Task brief – Whatever the records hold, copy it exactly and completely.

(Stored data)
----------------------------------------

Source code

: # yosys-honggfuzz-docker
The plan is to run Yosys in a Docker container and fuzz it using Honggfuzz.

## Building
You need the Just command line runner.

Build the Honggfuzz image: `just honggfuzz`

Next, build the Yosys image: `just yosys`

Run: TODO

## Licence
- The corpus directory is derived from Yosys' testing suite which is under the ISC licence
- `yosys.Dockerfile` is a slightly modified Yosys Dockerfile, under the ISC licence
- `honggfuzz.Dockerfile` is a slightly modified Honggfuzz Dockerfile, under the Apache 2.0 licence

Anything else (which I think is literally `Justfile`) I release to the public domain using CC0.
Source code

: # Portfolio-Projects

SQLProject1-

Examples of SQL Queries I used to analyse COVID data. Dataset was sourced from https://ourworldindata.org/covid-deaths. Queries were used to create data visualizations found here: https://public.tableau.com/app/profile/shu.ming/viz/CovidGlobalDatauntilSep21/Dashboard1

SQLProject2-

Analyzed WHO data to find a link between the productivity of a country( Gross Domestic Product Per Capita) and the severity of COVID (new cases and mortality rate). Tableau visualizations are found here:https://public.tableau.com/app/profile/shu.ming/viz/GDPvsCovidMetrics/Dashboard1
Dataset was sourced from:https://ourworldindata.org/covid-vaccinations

----------------------------------------

Task answer –
Source code

: # yosys-honggfuzz-docker
The plan is to run Yosys in a Docker container and fuzz it using Honggfuzz.

## Building
You need the Just command line runner.

Build the Honggfuzz image: `just honggfuzz`

Next, build the Yosys image: `just yosys`

Run: TODO

## Licence
- The corpus directory is derived from Yosys' testing suite which is under the ISC licence
- `yosys.Dockerfile` is a slightly modified Yosys Dockerfile, under the ISC licence
- `honggfuzz.Dockerfile` is a slightly modified Honggfuzz Dockerfile, under the Apache 2.0 licence

Anything else (which I think is literally `Justfile`) I release to the public domain using CC0.
Source code

: # Portfolio-Projects

SQLProject1-

Examples of SQL Queries I used to analyse COVID data. Dataset was sourced from https://ourworldindata.org/covid-deaths. Queries were used to create data visualizations found here: https://public.tableau.com/app/profile/shu.ming/viz/CovidGlobalDatauntilSep21/Dashboard1

SQLProject2-

Analyzed WHO data to find a link between the productivity of a country( Gross Domestic Product Per Capita) and the severity of COVID (new cases and mortality rate). Tableau visualizations are found here:https://public.tableau.com/app/profile/shu.ming/viz/GDPvsCovidMetrics/Dashboard1
Dataset was sourced from:https://ourworldindata.org/covid-vaccinations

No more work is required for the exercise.